How to Become a Hematologist
How to Become a Hematologist
Hematology is a sub-specialty of internal medicine that focuses on studying blood, organs that form blood, and blood conditions and diseases. Hematologists are medical doctors that focus on the prevention, cause, diagnosis, and treatment of blood conditions.
What does a hematologist do?
Hematologists provide medical care to patients with a variety of blood conditions such as anemia, blood disease, blood-clotting disorders, autoimmune disorders, sickle cell disease, hemophilia, infectious diseases, and protein deficiencies. They examine and diagnose patients using many different diagnostic tests. They also develop plans of treatment that are best for each individual patient. Hematologists perform many different treatments including blood transfusions, bone marrow transplants, prescribing medications, and chemotherapy. They also focus on the prevention of blood disorders by educating patients and providing supplements and other prevention treatments for those at risk.
What kind of training does a hematologist need?

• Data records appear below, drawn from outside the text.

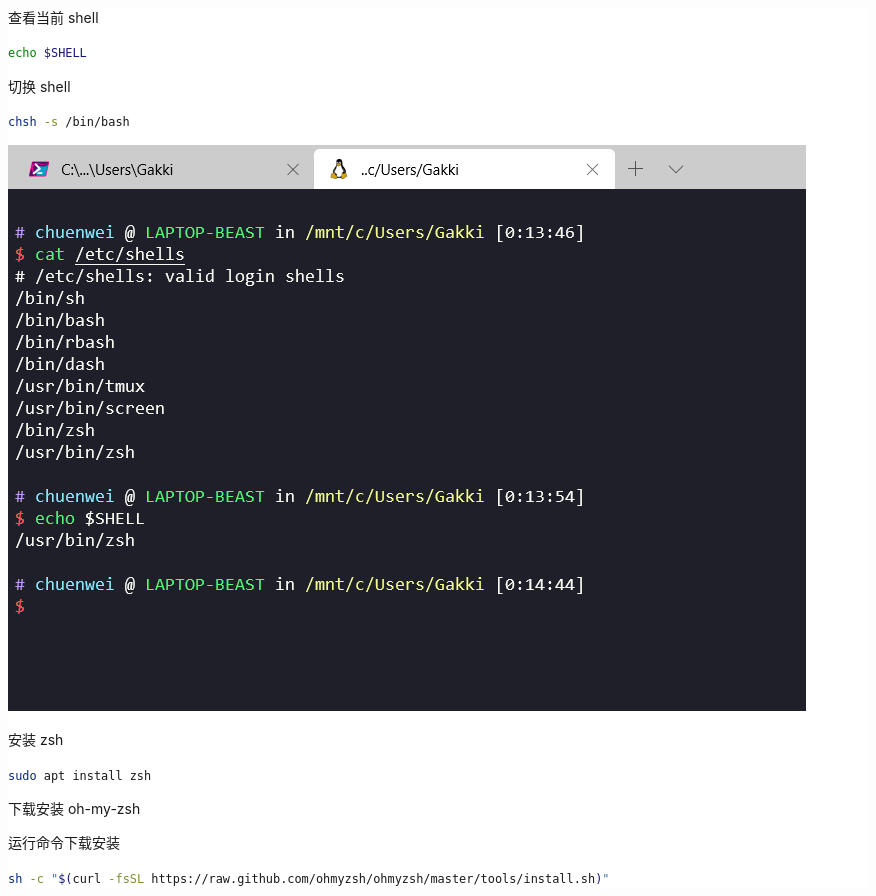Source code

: 查看当前 shell

```sh
echo $SHELL
```

切换 shell

```sh
chsh -s /bin/bash
```

![](../Images/linux_shell.png)

安装 zsh

```sh
sudo apt install zsh
```

下载安装 oh-my-zsh

运行命令下载安装

```sh
sh -c "$(curl -fsSL https://raw.github.com/ohmyzsh/ohmyzsh/master/tools/install.sh)"
```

Hematologists must complete undergraduate education, medical school, and residency training. Prospective hematologists must receive a satisfactory score on the Medical College Admission Test to be admitted into medical school. Medical school combines intensive instruction and clinical rotations on all the major medical disciplines. After medical school prospective hematologists must complete a residency training program in internal medicine. They must also gain certification from the American Board of Internal Medicine before pursuing advanced training in hematology. They then complete fellowship programs in hematology where they learn to diagnose and treat a wide variety of blood conditions. All hematologists must be licensed to practice. Licensing requirements include graduation from an approved medical school, post medical school education, and passing a written examination. Hematologists must complete continuing education to maintain their certifications and licenses and stay up to date on the current advancements in the field.

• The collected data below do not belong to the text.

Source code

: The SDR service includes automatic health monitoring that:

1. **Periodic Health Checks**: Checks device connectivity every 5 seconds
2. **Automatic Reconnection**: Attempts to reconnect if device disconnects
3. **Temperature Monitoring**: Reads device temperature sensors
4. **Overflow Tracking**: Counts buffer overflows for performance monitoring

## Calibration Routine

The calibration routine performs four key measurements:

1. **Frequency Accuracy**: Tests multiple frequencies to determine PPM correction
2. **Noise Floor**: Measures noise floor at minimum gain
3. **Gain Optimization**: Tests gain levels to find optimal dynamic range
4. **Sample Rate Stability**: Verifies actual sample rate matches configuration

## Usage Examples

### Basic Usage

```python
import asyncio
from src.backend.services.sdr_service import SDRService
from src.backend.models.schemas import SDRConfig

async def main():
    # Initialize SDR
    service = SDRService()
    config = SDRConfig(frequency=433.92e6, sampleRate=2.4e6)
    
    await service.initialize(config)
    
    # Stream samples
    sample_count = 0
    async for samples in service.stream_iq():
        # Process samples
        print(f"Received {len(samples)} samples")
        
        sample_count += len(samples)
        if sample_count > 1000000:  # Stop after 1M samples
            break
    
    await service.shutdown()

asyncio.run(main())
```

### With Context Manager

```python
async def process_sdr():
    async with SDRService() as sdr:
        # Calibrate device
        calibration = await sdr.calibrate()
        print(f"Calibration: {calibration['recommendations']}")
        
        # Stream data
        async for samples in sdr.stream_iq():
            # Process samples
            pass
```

What are the prospects for a career as a hematologist?
Employment of all physicians is expected to grow faster than average for all professions, increasing 14% from 2006 to 2016 (1).
Job prospects are expected to be good especially for hematologists with specialty training and extensive experience. Numerous job openings will arise from the need to replace hematologists that retire, transfer, or leave the field for other reasons.
How much do hematologists make?
As of November 2009, the middle 50% of hematologists earn annual salaries between $206,907 and $345,518. The top 10% earn annual salaries of more than $418,237 (2).
A career as a hematologist is an excellent choice for individuals with a strong interest in providing medical care to patients with a variety of blood conditions. Hematologists must have a solid knowledge of many different conditions and diseases of the blood. They must have excellent bedside manner and the ability to make patients feel at east. Motivation, commitment, patience, and good problem solving skills are desirable characteristics. Hematologists must have excellent communication and interpersonal skills to interact with a variety of patients and other health professionals. They must be able to make quick and effective decisions during emergency situations.